I am not suggesting for a minute that the PCs should never die. Without that threat it robs the game of some of the sense of danger. A one hit death on the other hand adds nothing. An unconscious character is maybe capable of being revived if the party have the right healing. An unconscious character is still an active part of the story. Even if they cannot talk then are a burden that needs to be carried, slowing the party and changing their tactical choices.
Sure, the orcs can kill the character, maybe even eat them, but does a random roll of 66 on the critical table need to be so fatal?
There will be times when the characters death is inevitable or even desirable and a heroic death can top off a campaign perfectly.
This is an off the peg critical:
Neck strike shatters bone and severs an artery. Foe cannot breath and is inactive for 12 rnds. The poor fool then expires.
What are the chances that the foe will live for 12 rounds? I am guessing that if it is an orc then the PCs will finish it off just to make sure of the exp. If it is a PC that has taken the critical then either some kind of Fate point will be spent which reduces the fatal result to unconscious or causes a complete re-roll or the party healer averts the death or the GM fudges the result to keep the PC alive or the PC dies.
The Fate point option just reinforces what I am thinking, that the death doesn’t add anything to the game so additional optional rules are required to fix the broken rule.
The Healer healing the wound is the perfect outcome, even more so if the healer is another PC and not a rent a medic NPC. The rent a medic is really just a walking, talking GM fudge.
If the GM fudges the result then it is just pointing to the death being ‘not fun’ and so why is it in a game?
If the critical read Neck strike shatters bone and severs an artery. Foe cannot breath and is inactive for 12 rnds the passes out. The victim will die eventually unless help arrives.

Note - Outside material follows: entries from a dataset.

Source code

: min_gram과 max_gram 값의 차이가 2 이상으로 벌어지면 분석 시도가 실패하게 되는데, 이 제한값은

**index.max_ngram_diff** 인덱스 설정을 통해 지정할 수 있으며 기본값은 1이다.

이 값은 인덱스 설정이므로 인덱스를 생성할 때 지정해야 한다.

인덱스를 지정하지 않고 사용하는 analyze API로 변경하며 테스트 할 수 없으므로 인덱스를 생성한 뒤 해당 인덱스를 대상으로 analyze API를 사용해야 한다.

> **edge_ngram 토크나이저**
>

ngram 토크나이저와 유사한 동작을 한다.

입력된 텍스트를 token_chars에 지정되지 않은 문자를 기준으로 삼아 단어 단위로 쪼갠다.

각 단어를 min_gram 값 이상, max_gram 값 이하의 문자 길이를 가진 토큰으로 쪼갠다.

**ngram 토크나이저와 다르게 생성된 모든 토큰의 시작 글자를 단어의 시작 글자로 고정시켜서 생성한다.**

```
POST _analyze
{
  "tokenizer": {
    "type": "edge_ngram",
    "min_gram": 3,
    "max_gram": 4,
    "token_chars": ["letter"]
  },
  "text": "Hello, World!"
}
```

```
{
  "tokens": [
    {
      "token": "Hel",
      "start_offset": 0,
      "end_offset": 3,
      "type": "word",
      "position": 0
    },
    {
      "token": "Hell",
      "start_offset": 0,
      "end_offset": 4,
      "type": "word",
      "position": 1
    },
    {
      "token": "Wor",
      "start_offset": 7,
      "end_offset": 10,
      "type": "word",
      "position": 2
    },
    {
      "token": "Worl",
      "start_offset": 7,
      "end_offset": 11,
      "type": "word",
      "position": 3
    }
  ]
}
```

The effect during the combat is identical but the death is no longer certain. It is down to the narrator to decide what is best for the heroes story.
What I think I would love to see is a critical that reads:
Crush foe’s skull. +30 hits. Opponent dies immediately or if they are a PC then they are unconscious. Add +20 to your next swing. You have a half rnd left to act.
Yes, an entire two-tier system with the odds inevitably stacked in the heroes’ favour. Surely, we are sat around the table to tell the heroes’ story and have fun doing it?
*not all new characters are 1st level so creating an 8th level character, for example, can take a damn sight longer than just a 1st level one to re-join the party with.